List of Famous people who died in 1933
Horatio Bottomley
Horatio William Bottomley was an English financier, journalist, editor, newspaper proprietor, swindler, and Member of Parliament. He is best known for his editorship of the popular magazine John Bull, and for his patriotic oratory during the First World War. His career came to a sudden end when, in 1922, he was convicted of fraud and sentenced to seven years' imprisonment.
Texas Guinan
Mary Louise Cecilia "Texas" Guinan was an American actress, producer and entrepreneur. Born in Texas to Irish immigrant parents, she decided at an early age to become an entertainer. After becoming a star on the New York stage, the repercussions of her involvement in a weight loss scam motivated her to switch careers to the film business. Spending several years in California appearing in numerous productions, she eventually formed her own company.
Clara Zetkin
Clara Zetkin was a German Marxist theorist, activist, and advocate for women's rights.
Paul Kester
Paul Kester was an American playwright and novelist. He was the younger brother of journalist Vaughan Kester and a cousin of the literary editor and critic William Dean Howells.
Charles H. Kline
Charles Howard Kline served as the 47th Mayor of Pittsburgh from 1926 to 1933.

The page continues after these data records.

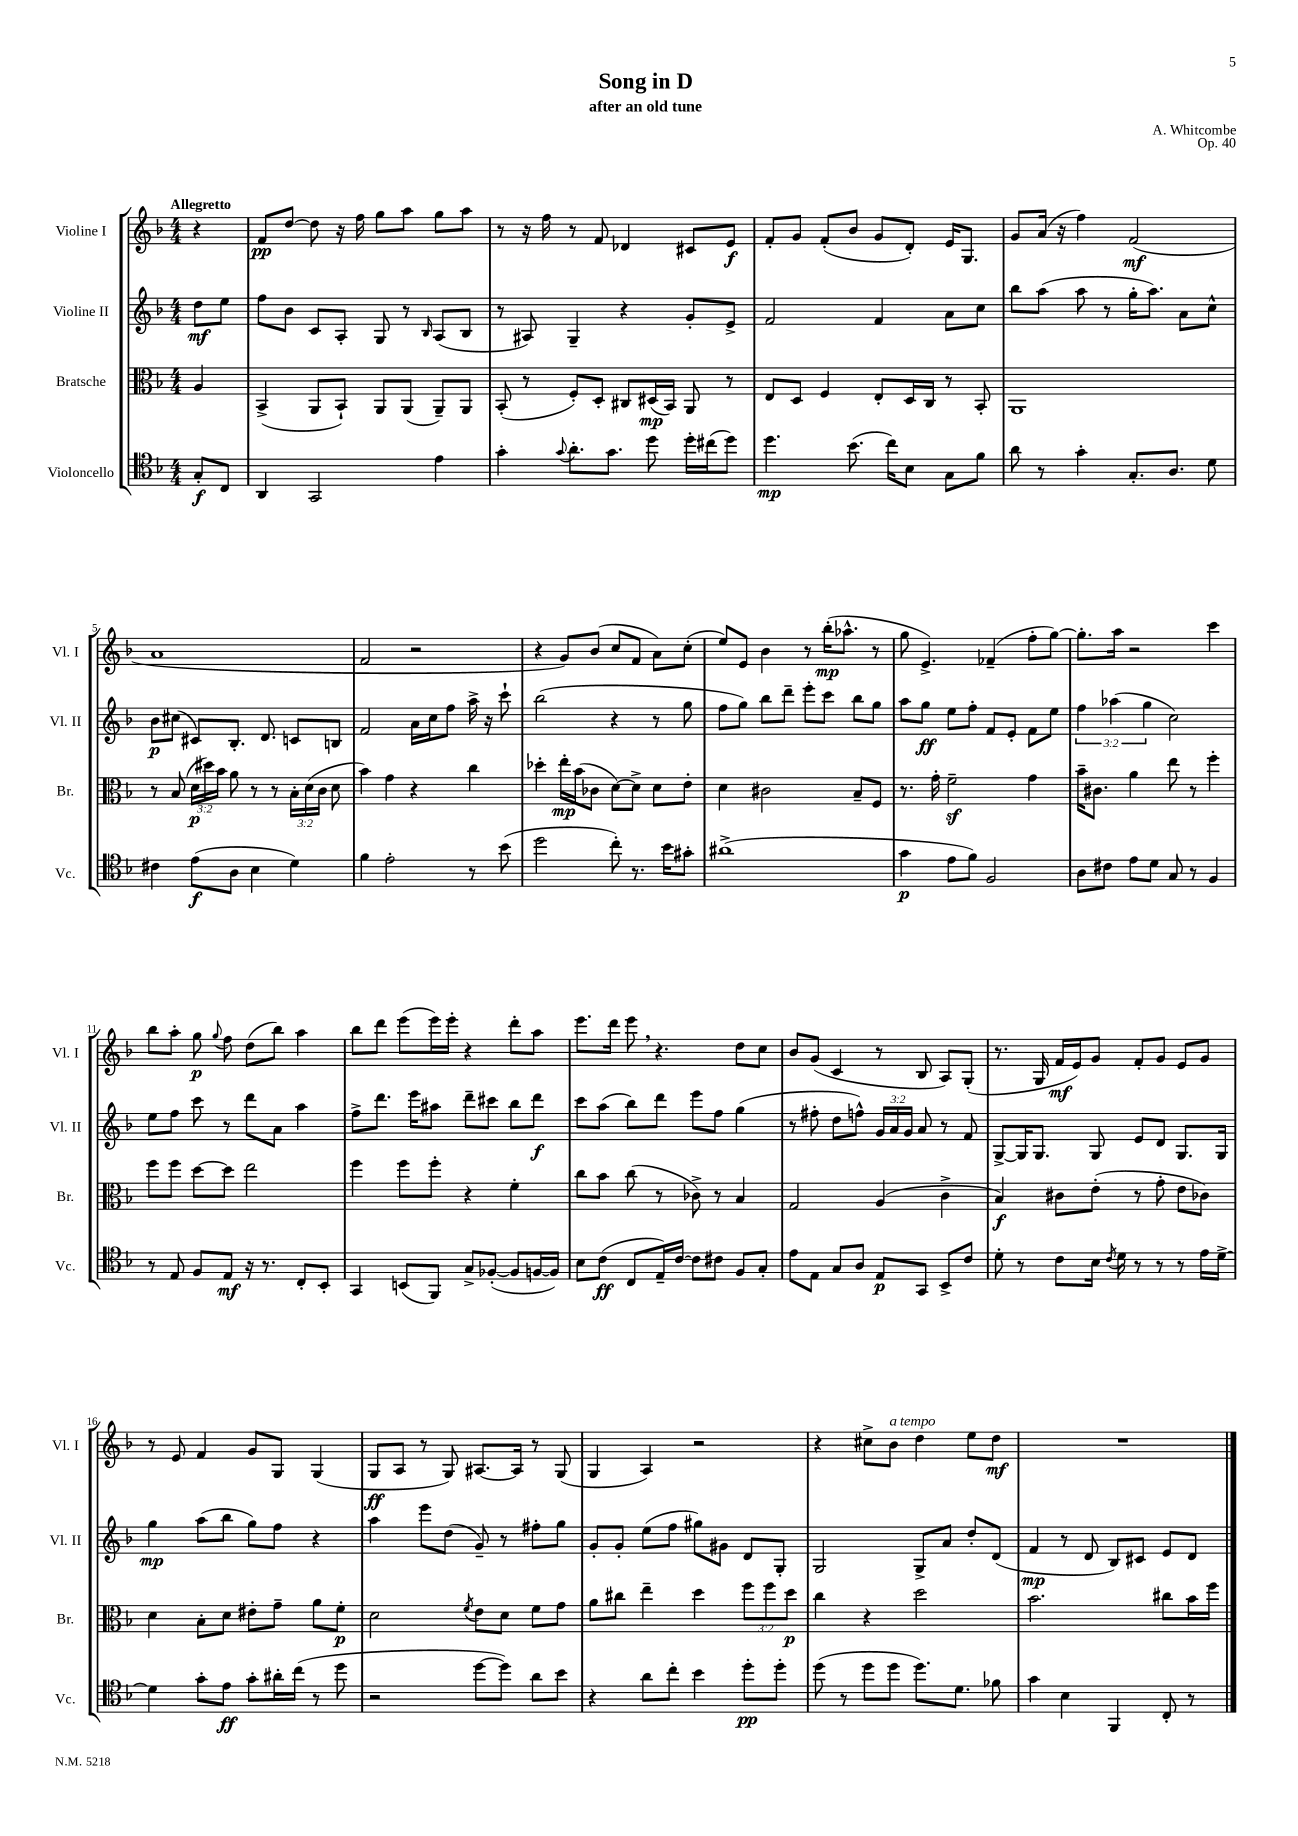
\header { title = "Song in D" composer = "A. Whitcombe" subtitle = "after an old tune" opus = "Op. 40" }
<<
\new StaffGroup <<
\new Staff = "s0" \with { instrumentName = "Violine I" shortInstrumentName = "Vl. I" } {
    \clef treble \key f \major \numericTimeSignature \time 4/4 \partial 4 \tempo "Allegretto"
    \autoBeamOff r4 |
    f'8[\pp d''8]~ d''8 r16 f''16 g''8[ a''8] g''8[ a''8] |
    r8 r16 f''16 r8 f'8 des'4 cis'8[ e'8]\f |
    f'8[-. g'8] f'8[-.( bes'8] g'8[ d'8]-.) e'16[ g8.] |
    g'8[ a'16]( r16 f''4) f'2\mf( |
    a'1 |
    f'2 r2 |
    r4 g'8[) bes'8]( c''8[ f'8] a'8[) c''8]-.( |
    e''8[) e'8] bes'4 r8 bes''16[-.\mp( aes''8.]-^ r8 |
    g''8 e'4.->) fes'4--( f''8[-. g''8]~) |
    g''8.[-. a''16] r2 c'''4 |
    bes''8[ a''8]-. g''8\p \appoggiatura { g''8 } f''8 d''8[( bes''8]) a''4 |
    bes''8[ d'''8] e'''8[( e'''16) e'''16]-. r4 d'''8[-. a''8] |
    e'''8.[ d'''16] e'''8 \breathe r4. d''8[ c''8] |
    bes'8[ g'8]( c'4 r8 bes8 a8[) g8]-.( |
    r8. g16 f'16[\mf e'16) g'8] f'8[-. g'8] e'8[ g'8] |
    r8 e'8 f'4 g'8[ g8] g4( |
    g8[\ff a8] r8 g8) ais8.[~ ais16] r8 g8( |
    g4 a4) r2 |
    r4 cis''8[-> bes'8]^\markup { \italic "a tempo" } d''4 e''8[ d''8]\mf |
    R1 \bar "|." |
}
\new Staff = "s1" \with { instrumentName = "Violine II" shortInstrumentName = "Vl. II" } {
    \clef treble \key f \major \numericTimeSignature \time 4/4 \override Staff.TupletNumber.text = #tuplet-number::calc-fraction-text \partial 4
    \autoBeamOff d''8[\mf e''8] |
    f''8[ bes'8] c'8[ a8]-. g8 r8 \grace { bes16 } a8[( bes8] |
    r8 ais8) g4-- r4 g'8[-. e'8]-> |
    f'2 f'4 a'8[ c''8] |
    bes''8[ a''8]( a''8 r8 g''16[-. a''8.]) a'8[ c''8]-^ |
    bes'8[\p cis''8]( cis'8[) bes8.]-. d'8. c'8[ b8] |
    f'2 a'16[ c''16 f''8] a''16-> r16 c'''8-! |
    bes''2( r4 r8 g''8 |
    f''8[ g''8]) bes''8[ d'''8]-- e'''8[-. c'''8] bes''8[ g''8] |
    a''8[ g''8]\ff e''8[ f''8]-. f'8[ e'8]-. f'8[ e''8] |
    \tuplet 3/2 { f''4 aes''4( g''4 } c''2) |
    e''8[ f''8] c'''8 r8 d'''8[ a'8] a''4 |
    f''8[-> d'''8.] e'''16[ ais''8] d'''8[-- cis'''8] bes''8[ d'''8]\f |
    c'''8[ a''8]( bes''8[) d'''8] e'''8[ f''8] g''4( |
    r8 fis''8-. d''8[ f''8]-^) \tuplet 3/2 { g'16[ a'16 g'16] } a'8 r8 f'8 |
    g8[~-> g16 g8.] g8 e'8[ d'8] g8.[ g16] |
    g''4\mp a''8[( bes''8] g''8[) f''8] r4 |
    a''4 e'''8[ d''8]( g'8--) r8 fis''8[-. g''8] |
    g'8[-. g'8]-. e''8[( f''8] gis''8[) gis'8] d'8[ g8]-. |
    g2 g8[-> a'8] d''8[-. d'8]( |
    f'4\mp r8 d'8 bes8[) cis'8] e'8[ d'8] \bar "|." |
}
\new Staff = "s2" \with { instrumentName = "Bratsche" shortInstrumentName = "Br." } {
    \clef alto \key f \major \numericTimeSignature \time 4/4 \override Staff.TupletNumber.text = #tuplet-number::calc-fraction-text \partial 4
    \autoBeamOff a4 |
    bes,4->( a,8[ bes,8]-!) a,8[ a,8]( a,8[--) a,8] |
    bes,8-.( r8 f8[-.) d8]-. cis8[ dis16\mp( bes,16]) a,8 r8 |
    e8[ d8] f4 e8[-. d16 c16] r8 bes,8-. |
    a,1 |
    r8 bes8( \tuplet 3/2 { d'16[\p dis''16) bes'16] } a'8 r8 r8 \tuplet 3/2 { bes16[-. d'16( c'16] } d'8 |
    bes'4) g'4 r4 c''4 |
    des''4-. e''16[-.\mp bes'16( ces'8] d'8[~) d'8]-> d'8[ e'8]-. |
    d'4 cis'2 bes8[-- f8] |
    r8. g'16-. f'2--\sf g'4 |
    bes'16[-- cis'8.] a'4 e''8 r8 f''4-. |
    f''8[ f''8] d''8[~ d''8] e''2 |
    f''4 f''8[ f''8]-. r4 f'4-. |
    c''8[ bes'8] c''8( r8 ces'8->) r8 bes4 |
    g2 a4( c'4-> |
    bes4\f) cis'8[ e'8]-.( r8 g'8-. e'8[ ces'8]) |
    d'4 bes8[-. d'8] eis'8[-. g'8]-- a'8[ f'8]-.\p |
    d'2 \acciaccatura { f'8 } e'8[ d'8] f'8[ g'8] |
    a'8[ cis''8] e''4-- d''4 \tuplet 3/2 { f''8[ f''8 d''8]\p } |
    c''4 r4 d''2 |
    bes'2. cis''8[ bes'16 f''16] \bar "|." |
}
\new Staff = "s3" \with { instrumentName = "Violoncello" shortInstrumentName = "Vc." } {
    \clef tenor \key f \major \numericTimeSignature \time 4/4 \partial 4
    \autoBeamOff g8[-.\f c8] |
    a,4 g,2 e'4 |
    g'4-. \appoggiatura { g'8 } a'8.[-. g'8.] d''8 d''16[-. cis''16( d''8]) |
    d''4.\mp bes'8.( c''16[) bes8] g8[ f'8] |
    a'8 r8 g'4-. g8.[-. a8.] d'8 |
    cis'4 e'8[\f( a8] bes4 d'4) |
    f'4 e'2-. r8 bes'8( |
    d''2 c''8-.) r8. bes'16[ gis'8]-. |
    ais'1->( |
    g'4\p e'8[ f'8]) f2 |
    a8[ cis'8] e'8[ d'8] g8 r8 f4 |
    r8 e8 f8[ e8]\mf r16 r8. c8[-. bes,8]-. |
    g,4 b,8[( f,8]) g8[-> fes8]~-.( fes8[ f16~ f16]) |
    bes8[ c'8]\ff( c8[ e16--) c'16]~ c'8[ cis'8] f8[ g8]-. |
    e'8[ e8] g8[ a8] e8[\p g,8] bes,8[-> c'8] |
    d'8-. r8 c'8[ bes16] \acciaccatura { c'8 } d'16 r8 r8 r8 e'16[ d'16]~-> |
    d'4 g'8[-. e'8]\ff g'8[-. ais'16-. c''16]( r8 d''8 |
    r2 d''8[~ d''8]) a'8[ bes'8] |
    r4 a'8[ c''8]-. bes'4 d''8[-.\pp d''8]-. |
    d''8( r8 d''8[ d''8] d''8.[) d'8.] fes'8 |
    g'4 bes4 f,4 c8-. r8 \bar "|." |
}
>>
>>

Robert Augustus Chesebrough
Sir Robert Augustus Chesebrough, was an American chemist. He discovered petroleum jelly, which he marketed as Vaseline, and founded the Chesebrough Manufacturing Company.
Thubten Gyatso
Thubten Gyatso was the 13th Dalai Lama of Tibet.
Giuseppe Zangara
Giuseppe "Joe" Zangara was an Italian immigrant and naturalized United States citizen who attempted to assassinate then-President-elect Franklin D. Roosevelt on February 15, 1933, seventeen days before Roosevelt's inauguration. During a night speech by Roosevelt in Miami, Florida, Zangara fired five shots with a handgun he had purchased a couple of days before. He missed his target and instead injured five bystanders, mortally wounding Anton Cermak, the Mayor of Chicago.
Kate Brew Vaughn
Katherine (Kate) Margaret Brew Vaughn was an American author, lecturer, home economics teacher, newspaper writer, and radio host.
Wallace Fard Muhammad
Wallace D. Fard, also known as Wallace Fard Muhammad or Master Fard Muhammad, was the founder of the Nation of Islam. He arrived in Detroit in 1930 with an obscure background and several aliases, and taught an idiosyncratic form of Islam to members of the city's black population. In 1934, he disappeared from public record, and Elijah Muhammad succeeded him as leader of the Nation of Islam.